A physical GPU can be shared in a number of ways such as NVIDIA vGPU with Citrix XenDesktop or XenApp or GPU-sharing with XenApp (this is actually a form of pass-through with the sharing done at the RDS layer), or used 1:1 with VMs in VDI with GPU pass-through.
When using a pass-through mechanism the GPU is given entirely to the VM and a hypervisor such as XenServer or vSphere will be unable to access or query the physical GPU (pGPU).
When using vGPU however it is possible to monitor the pGPU (that’s the whole physical GPU) via the nvidia-smi utility within the hypervisor or using the XenServer and XenCenter metrics that also utilise it. I’ve blogged about how third party monitoring products or end users can do this before, here.

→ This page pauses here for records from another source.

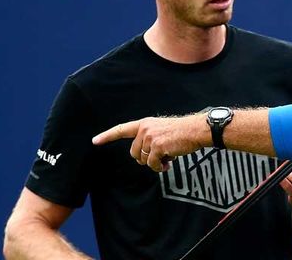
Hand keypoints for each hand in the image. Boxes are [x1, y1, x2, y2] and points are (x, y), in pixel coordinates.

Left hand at [92, 114, 207, 171]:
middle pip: (134, 153)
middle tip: (160, 155)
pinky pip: (153, 164)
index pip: (122, 129)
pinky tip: (168, 163)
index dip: (107, 136)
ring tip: (167, 156)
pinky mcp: (158, 147)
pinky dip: (160, 167)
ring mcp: (150, 138)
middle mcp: (145, 129)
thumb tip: (143, 157)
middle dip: (145, 158)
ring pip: (143, 160)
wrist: (196, 130)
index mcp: (145, 124)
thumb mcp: (162, 129)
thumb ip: (149, 138)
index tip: (95, 141)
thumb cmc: (183, 131)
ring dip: (155, 163)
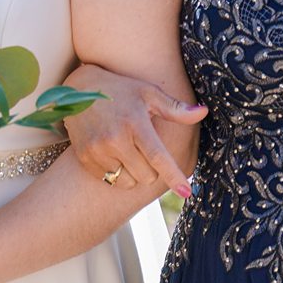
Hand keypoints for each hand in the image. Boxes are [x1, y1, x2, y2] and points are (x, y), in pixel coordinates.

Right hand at [62, 64, 201, 197]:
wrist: (78, 88)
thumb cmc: (120, 90)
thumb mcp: (148, 93)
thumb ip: (175, 108)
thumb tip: (203, 112)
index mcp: (135, 123)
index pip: (158, 157)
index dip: (174, 177)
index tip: (186, 193)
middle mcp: (115, 139)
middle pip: (146, 175)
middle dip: (150, 169)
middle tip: (143, 149)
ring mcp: (97, 150)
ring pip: (127, 182)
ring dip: (132, 173)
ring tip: (126, 151)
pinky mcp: (85, 157)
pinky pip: (108, 179)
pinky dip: (114, 172)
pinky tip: (110, 152)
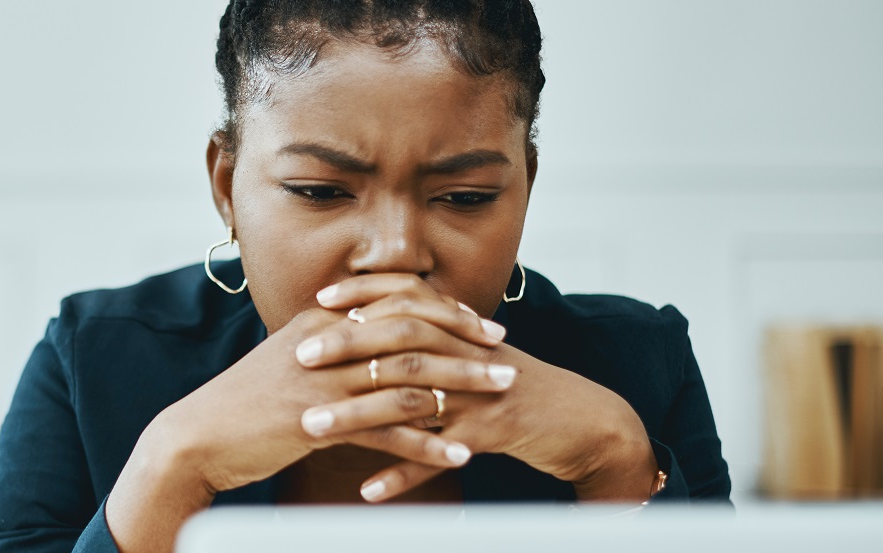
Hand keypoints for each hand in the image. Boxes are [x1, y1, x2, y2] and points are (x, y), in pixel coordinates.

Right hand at [105, 290, 503, 551]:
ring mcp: (323, 383)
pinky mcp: (319, 423)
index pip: (394, 303)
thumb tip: (370, 342)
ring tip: (500, 397)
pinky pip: (387, 432)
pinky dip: (428, 444)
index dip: (443, 311)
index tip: (479, 323)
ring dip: (462, 388)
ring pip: (409, 378)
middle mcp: (326, 344)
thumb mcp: (288, 362)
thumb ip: (329, 348)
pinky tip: (458, 455)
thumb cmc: (243, 405)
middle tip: (504, 356)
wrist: (197, 438)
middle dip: (465, 343)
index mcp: (320, 323)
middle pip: (412, 333)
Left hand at [296, 273, 657, 502]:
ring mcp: (481, 394)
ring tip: (313, 429)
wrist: (581, 419)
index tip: (319, 302)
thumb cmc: (514, 388)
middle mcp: (468, 354)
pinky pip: (440, 456)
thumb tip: (373, 327)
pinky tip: (369, 490)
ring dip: (359, 416)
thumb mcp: (473, 355)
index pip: (407, 299)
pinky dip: (403, 474)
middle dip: (347, 348)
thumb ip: (432, 340)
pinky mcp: (492, 435)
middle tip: (300, 358)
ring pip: (412, 400)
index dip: (363, 297)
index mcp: (461, 331)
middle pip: (401, 341)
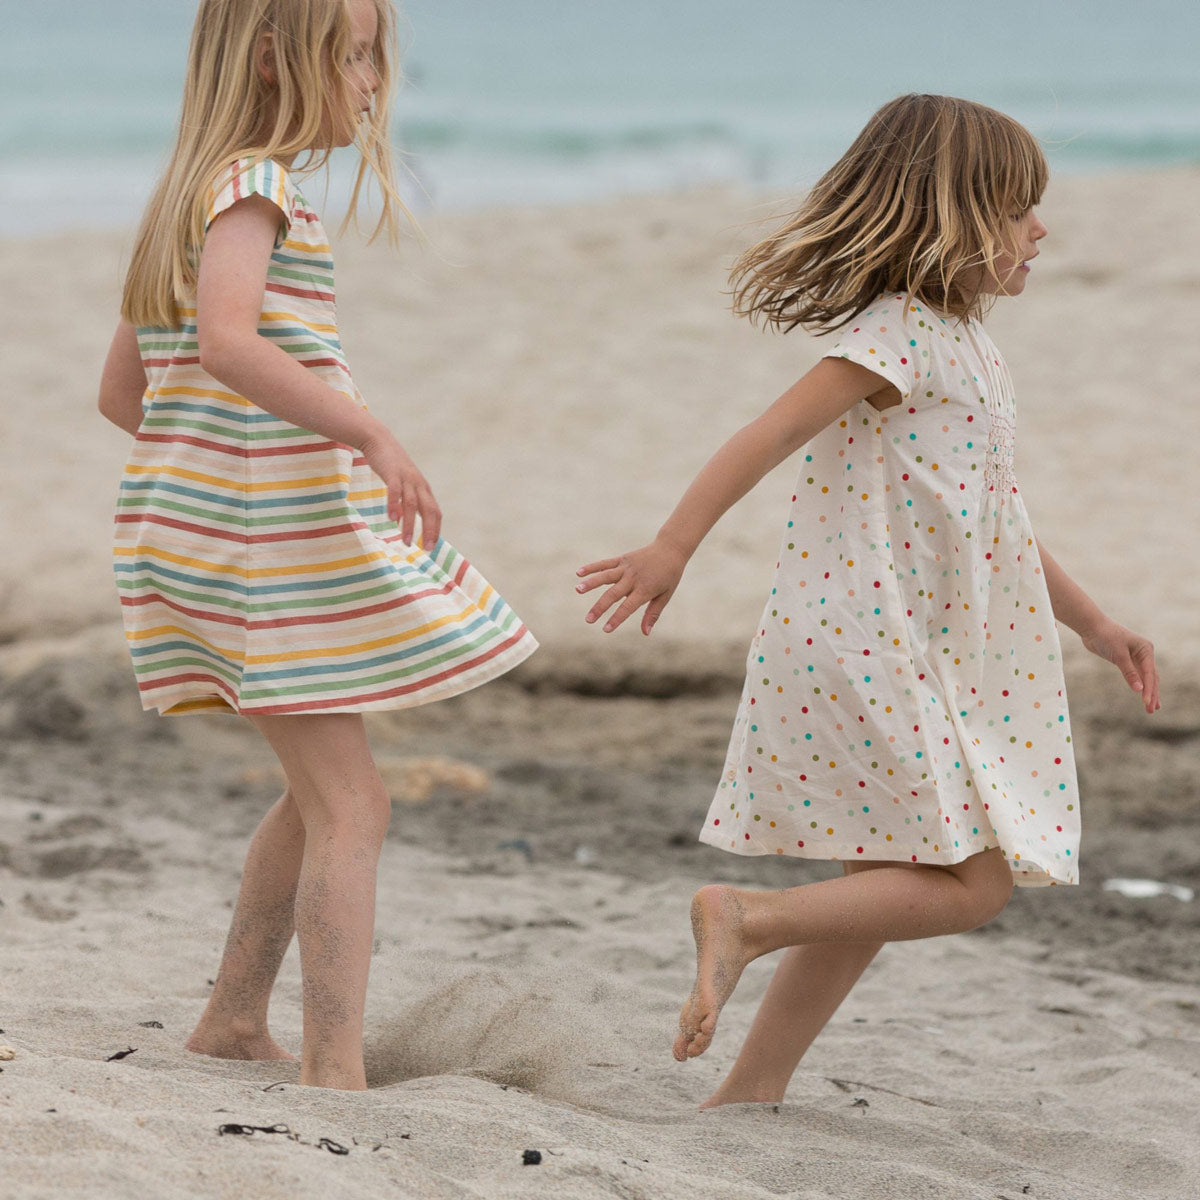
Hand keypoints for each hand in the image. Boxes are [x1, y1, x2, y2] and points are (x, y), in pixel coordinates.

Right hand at [359, 427, 441, 548]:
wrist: (380, 441)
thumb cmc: (393, 466)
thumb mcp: (406, 483)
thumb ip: (410, 498)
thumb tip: (405, 519)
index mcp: (424, 489)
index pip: (435, 512)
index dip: (435, 530)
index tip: (431, 547)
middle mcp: (419, 484)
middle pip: (429, 510)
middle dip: (429, 531)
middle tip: (426, 549)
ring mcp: (406, 478)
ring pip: (412, 505)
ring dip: (409, 525)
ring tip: (406, 541)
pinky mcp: (392, 473)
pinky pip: (395, 491)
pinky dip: (395, 505)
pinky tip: (392, 519)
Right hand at [576, 538, 687, 634]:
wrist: (671, 549)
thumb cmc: (669, 576)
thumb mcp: (665, 596)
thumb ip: (653, 614)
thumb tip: (645, 633)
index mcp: (645, 589)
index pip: (628, 607)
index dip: (616, 619)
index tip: (605, 629)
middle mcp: (633, 578)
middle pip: (613, 594)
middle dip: (599, 608)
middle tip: (588, 620)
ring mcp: (626, 567)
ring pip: (606, 576)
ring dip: (591, 583)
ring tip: (577, 590)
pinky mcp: (622, 559)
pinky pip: (605, 563)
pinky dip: (592, 567)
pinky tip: (578, 573)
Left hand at [1080, 618, 1160, 713]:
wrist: (1092, 627)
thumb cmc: (1106, 637)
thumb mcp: (1118, 655)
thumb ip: (1129, 672)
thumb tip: (1139, 690)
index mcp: (1146, 649)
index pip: (1149, 674)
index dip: (1149, 689)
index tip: (1146, 703)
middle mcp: (1144, 653)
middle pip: (1151, 677)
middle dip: (1151, 694)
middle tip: (1151, 710)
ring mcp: (1136, 657)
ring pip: (1145, 678)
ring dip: (1148, 692)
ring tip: (1151, 708)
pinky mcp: (1127, 660)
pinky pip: (1136, 675)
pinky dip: (1139, 685)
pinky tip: (1141, 694)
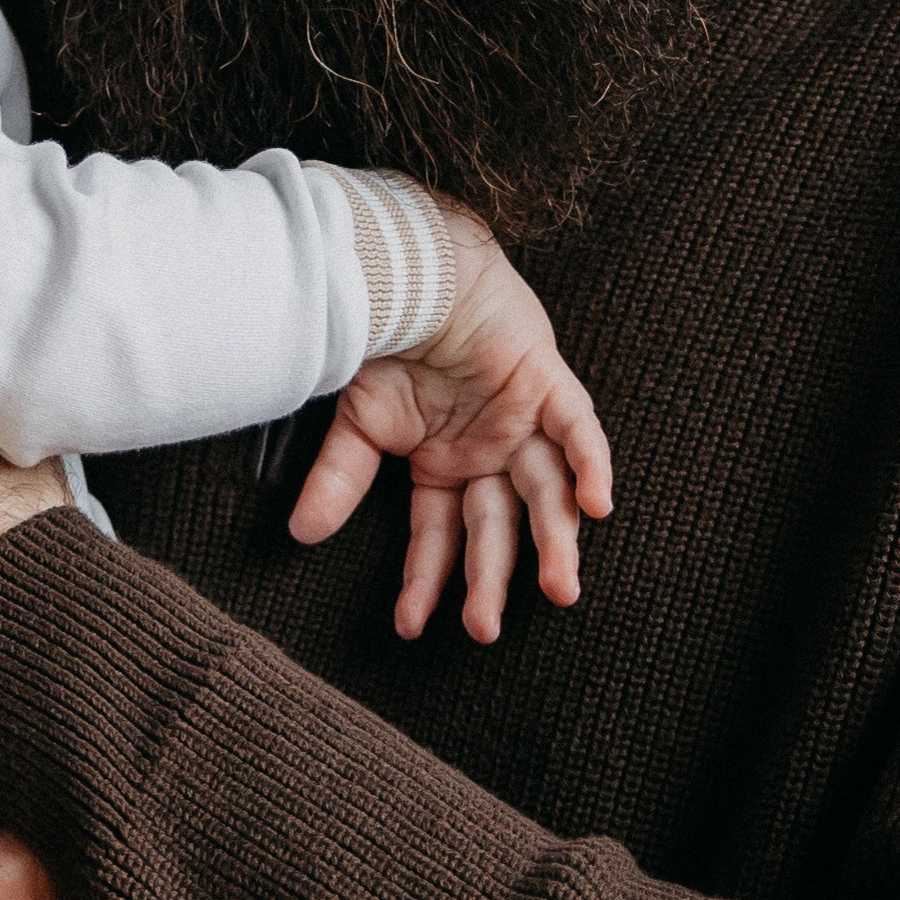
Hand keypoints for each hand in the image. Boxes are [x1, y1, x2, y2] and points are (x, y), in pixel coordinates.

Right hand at [289, 207, 612, 643]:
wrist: (406, 270)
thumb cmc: (383, 337)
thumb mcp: (355, 420)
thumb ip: (339, 478)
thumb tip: (301, 534)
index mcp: (443, 463)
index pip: (436, 535)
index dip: (424, 580)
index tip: (412, 627)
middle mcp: (487, 452)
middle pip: (495, 527)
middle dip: (489, 580)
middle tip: (483, 630)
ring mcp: (522, 422)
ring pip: (546, 493)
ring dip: (554, 541)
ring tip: (559, 590)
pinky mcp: (547, 386)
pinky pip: (579, 431)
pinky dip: (590, 466)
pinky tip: (599, 506)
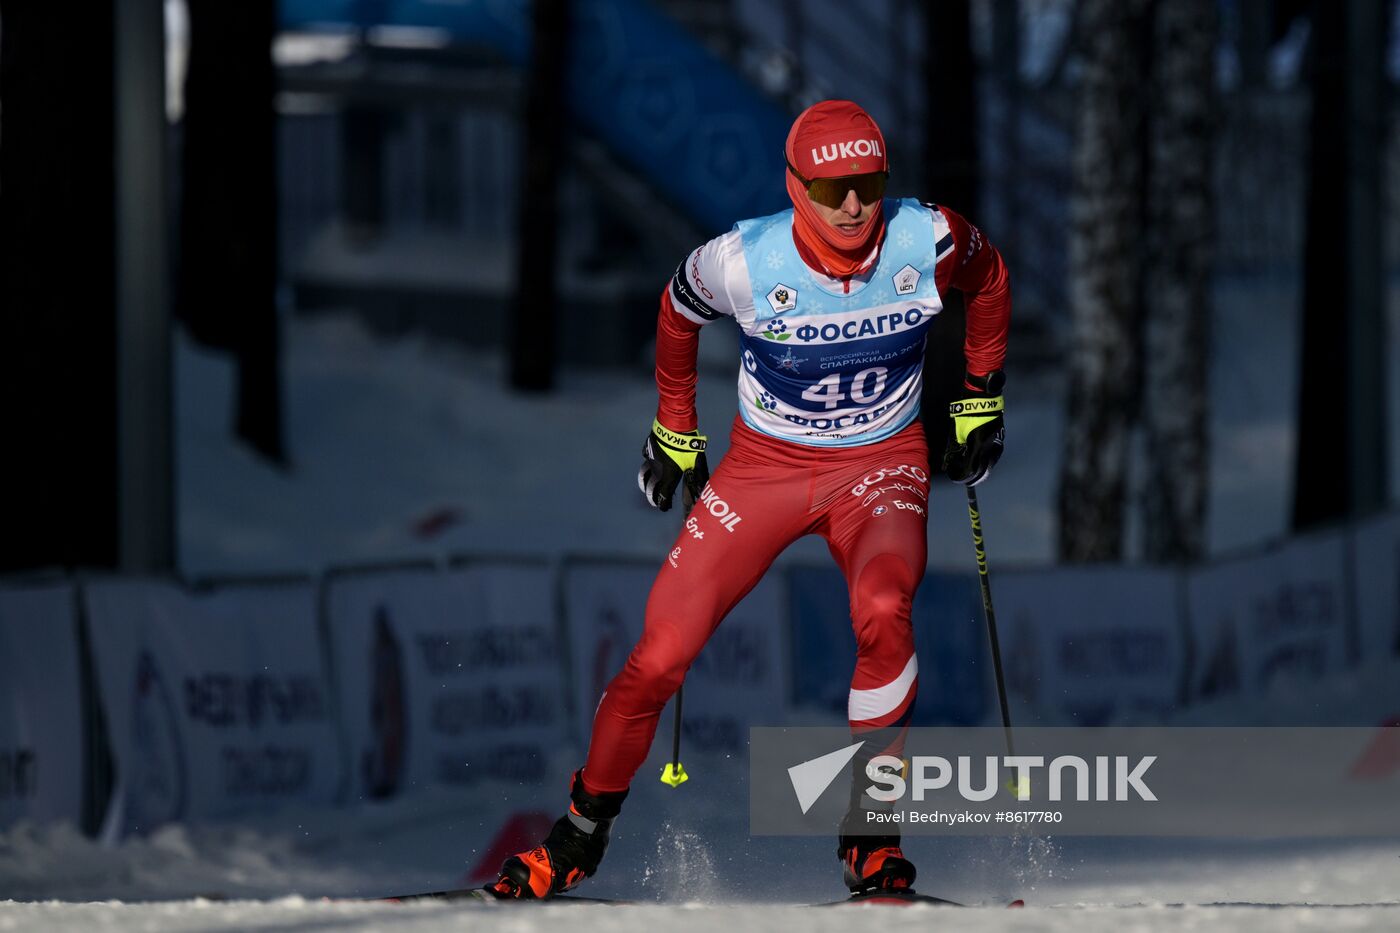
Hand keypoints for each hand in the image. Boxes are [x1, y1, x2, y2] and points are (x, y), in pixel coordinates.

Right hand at [638, 419, 708, 511]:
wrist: (675, 426)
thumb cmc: (688, 446)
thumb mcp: (697, 462)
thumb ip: (700, 476)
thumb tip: (705, 488)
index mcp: (669, 476)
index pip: (664, 494)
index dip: (664, 503)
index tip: (664, 508)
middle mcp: (657, 470)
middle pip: (651, 487)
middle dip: (652, 497)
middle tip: (654, 502)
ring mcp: (650, 459)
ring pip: (645, 474)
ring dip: (645, 483)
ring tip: (645, 488)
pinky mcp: (648, 448)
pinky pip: (647, 459)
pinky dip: (648, 464)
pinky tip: (650, 463)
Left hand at [943, 370, 1004, 485]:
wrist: (983, 397)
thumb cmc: (968, 412)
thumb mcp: (957, 430)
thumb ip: (955, 447)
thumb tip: (951, 458)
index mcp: (979, 446)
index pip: (971, 468)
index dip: (962, 475)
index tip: (955, 476)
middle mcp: (991, 447)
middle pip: (982, 469)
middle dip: (972, 474)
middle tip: (963, 476)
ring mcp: (998, 442)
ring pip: (990, 462)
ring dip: (980, 467)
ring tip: (970, 469)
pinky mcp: (1000, 437)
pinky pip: (993, 454)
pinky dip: (985, 459)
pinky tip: (979, 458)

The nvdia-smi utility is also installed in-guest i.e. within the windows guest. This provides access to the metrics for the pGPU i.e. the whole GPU though. So when you are using vGPU with multiple VMs sharing the GPU the results pertain to the whole GPU and NOT the vGPU. You will however find that the results will vary between VMs because of how the physical GPU is polled and accessed and should not be misled into thinking this pertains to the portion of the GPU allocated to that VM only. Jason Southern from NVIDIA has produced a very good video explaining this, here. Jason also explains why you should expect to see perfmon reporting 0% utilisation.In another video, here, Jason expands on why you should not measure vGPU load within a VM.
If you are looking to monitor the pGPU or framerate within the VM there are a number of great tools available including:
- nvidia-smi
- GPU-Z
- Fraps – a product that can measure framerates in guest
- If working with Citrix technologies involving HDX, such as XenDesktop you can use HDX monitor 3.3 (Advanced thin wire graphics) to monitor many performance metrics including framerates. See http://support.citrix.com/article/CTX135817
- A large number of others alongside other benchmarking tools and applications are listed on Ronald Grass’s blog, here. Widely considered the best resource list for these specific technologies.
- I’d also recommend Jason Samuel’s list of tools, which covers a number relevant to 3D graphics and GPUs as well as practically every other property of a virtualised environment, you can find this goldmine, here.
At the time of writing it is not possible to monitor the currently available NVIDIA GRID K1 and K2 vGPU profiles from in-guest or the hypervisor. GPU pass-through can only be monitored from within a guest. It is possible in the future with new technologies this may change and the reader should check whether this information has changed.
Having GPU loads visible on XenCenter with GPU passthrough running through a GRID that is hosted on XenApp and resides on a XenServer would be very useful.